Awards and highlights
- 5× BCS national champion (2009, 2011, 2012, 2015, 2017); National champion (1971);

= Burton Burns =

American football coach (born 1952)

Burton “Burkie” Burns (born October 27, 1952) most recently was the running backs coach of the New York Giants of the National Football League (NFL). Burns previously was a coach at Alabama from 2007 until 2017, where he had been the associate head coach and running backs coach for the team. He was the running backs coach at Clemson from 1999-2006, and prior to that he was an assistant coach at Tulane from 1994–1998.

==Playing career==
Burns played fullback at Nebraska (1972–1976) under head coach Tom Osborne. He was a player on three Cornhusker teams that won at least nine games in each season.

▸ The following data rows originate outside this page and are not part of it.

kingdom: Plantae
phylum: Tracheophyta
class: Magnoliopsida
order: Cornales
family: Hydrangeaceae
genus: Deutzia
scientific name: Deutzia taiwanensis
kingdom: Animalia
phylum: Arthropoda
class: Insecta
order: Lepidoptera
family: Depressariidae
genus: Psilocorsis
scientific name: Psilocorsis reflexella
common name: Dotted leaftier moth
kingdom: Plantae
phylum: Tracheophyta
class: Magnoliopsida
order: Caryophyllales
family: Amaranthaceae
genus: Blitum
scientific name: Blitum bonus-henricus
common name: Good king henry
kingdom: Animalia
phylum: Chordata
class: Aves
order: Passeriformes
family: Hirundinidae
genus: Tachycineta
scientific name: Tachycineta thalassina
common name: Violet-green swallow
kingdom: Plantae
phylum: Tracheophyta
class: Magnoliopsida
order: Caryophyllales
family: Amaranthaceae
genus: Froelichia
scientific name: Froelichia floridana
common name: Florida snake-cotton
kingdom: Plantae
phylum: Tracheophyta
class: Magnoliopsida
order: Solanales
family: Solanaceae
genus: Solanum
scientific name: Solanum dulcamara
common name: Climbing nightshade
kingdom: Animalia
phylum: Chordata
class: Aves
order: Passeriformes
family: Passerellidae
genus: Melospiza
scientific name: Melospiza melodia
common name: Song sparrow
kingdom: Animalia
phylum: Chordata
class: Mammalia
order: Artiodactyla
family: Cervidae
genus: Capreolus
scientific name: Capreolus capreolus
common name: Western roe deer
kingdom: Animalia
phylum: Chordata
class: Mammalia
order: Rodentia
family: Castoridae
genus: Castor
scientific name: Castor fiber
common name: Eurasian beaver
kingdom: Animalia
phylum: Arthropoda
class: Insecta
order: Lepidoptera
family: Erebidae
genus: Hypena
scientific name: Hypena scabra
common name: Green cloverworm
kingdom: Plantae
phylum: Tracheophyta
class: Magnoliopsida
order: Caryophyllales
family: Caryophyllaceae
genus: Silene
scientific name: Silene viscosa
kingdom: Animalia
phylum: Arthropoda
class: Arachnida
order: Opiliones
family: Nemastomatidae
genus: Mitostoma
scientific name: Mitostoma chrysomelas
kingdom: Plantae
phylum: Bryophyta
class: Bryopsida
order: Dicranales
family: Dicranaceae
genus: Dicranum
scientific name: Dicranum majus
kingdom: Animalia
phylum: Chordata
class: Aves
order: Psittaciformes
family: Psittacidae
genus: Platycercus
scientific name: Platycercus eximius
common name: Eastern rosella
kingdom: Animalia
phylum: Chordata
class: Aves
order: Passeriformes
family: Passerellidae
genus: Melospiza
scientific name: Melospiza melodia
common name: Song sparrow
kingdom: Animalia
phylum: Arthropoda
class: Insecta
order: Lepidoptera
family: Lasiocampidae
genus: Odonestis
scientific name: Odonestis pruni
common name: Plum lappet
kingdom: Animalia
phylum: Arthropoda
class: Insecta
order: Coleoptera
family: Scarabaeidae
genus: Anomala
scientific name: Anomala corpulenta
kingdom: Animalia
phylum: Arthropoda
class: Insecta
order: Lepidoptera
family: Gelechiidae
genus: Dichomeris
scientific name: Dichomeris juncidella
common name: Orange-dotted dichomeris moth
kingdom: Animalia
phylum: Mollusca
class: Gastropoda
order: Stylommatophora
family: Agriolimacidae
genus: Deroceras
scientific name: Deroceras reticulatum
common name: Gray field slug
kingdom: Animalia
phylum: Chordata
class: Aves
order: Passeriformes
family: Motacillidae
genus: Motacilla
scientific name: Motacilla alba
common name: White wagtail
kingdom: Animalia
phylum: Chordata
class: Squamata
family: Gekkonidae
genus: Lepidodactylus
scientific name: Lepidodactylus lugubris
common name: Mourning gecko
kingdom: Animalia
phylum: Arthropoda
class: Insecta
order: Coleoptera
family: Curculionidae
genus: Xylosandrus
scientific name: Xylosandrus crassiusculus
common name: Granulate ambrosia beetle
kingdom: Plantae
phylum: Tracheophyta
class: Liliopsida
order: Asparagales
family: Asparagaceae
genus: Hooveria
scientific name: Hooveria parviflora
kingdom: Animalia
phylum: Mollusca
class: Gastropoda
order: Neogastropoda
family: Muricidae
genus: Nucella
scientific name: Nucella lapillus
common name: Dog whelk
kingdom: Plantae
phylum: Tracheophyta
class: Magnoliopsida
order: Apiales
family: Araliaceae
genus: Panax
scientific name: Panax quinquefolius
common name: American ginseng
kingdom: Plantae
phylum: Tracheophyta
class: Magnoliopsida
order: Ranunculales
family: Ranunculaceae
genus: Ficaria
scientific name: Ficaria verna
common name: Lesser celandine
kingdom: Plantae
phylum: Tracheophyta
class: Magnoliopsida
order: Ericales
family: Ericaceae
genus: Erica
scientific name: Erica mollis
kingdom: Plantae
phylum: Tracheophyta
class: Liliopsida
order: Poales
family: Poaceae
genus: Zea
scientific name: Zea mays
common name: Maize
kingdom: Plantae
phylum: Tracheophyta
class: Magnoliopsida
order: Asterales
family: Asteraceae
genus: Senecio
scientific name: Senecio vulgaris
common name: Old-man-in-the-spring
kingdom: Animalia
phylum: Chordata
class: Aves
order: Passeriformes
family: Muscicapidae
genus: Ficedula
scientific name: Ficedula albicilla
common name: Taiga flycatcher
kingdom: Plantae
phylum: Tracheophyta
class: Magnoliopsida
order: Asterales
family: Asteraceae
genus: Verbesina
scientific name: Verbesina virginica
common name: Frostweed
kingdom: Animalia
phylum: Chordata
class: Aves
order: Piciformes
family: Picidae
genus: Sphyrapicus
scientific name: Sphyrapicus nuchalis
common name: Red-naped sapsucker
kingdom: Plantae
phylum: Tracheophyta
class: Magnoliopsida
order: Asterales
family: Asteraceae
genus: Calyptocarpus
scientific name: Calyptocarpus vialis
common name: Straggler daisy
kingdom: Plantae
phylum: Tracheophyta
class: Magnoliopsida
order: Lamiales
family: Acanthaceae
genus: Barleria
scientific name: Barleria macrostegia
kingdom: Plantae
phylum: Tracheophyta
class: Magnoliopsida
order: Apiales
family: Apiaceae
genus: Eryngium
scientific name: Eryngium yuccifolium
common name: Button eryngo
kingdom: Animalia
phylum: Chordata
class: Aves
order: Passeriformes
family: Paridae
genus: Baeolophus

Burns participated in bowl games such as the Orange Bowl, Cotton Bowl, and the Sugar Bowl. He earned a bachelor's degree in education from Nebraska in 1976.

== Family ==
Burns is married to the former Connie Winder. Together, the couple has four children: three daughters, Amber, Christy, and Erin, and a son, Damon. In addition, they have two grandchildren, one granddaughter, and one grandson.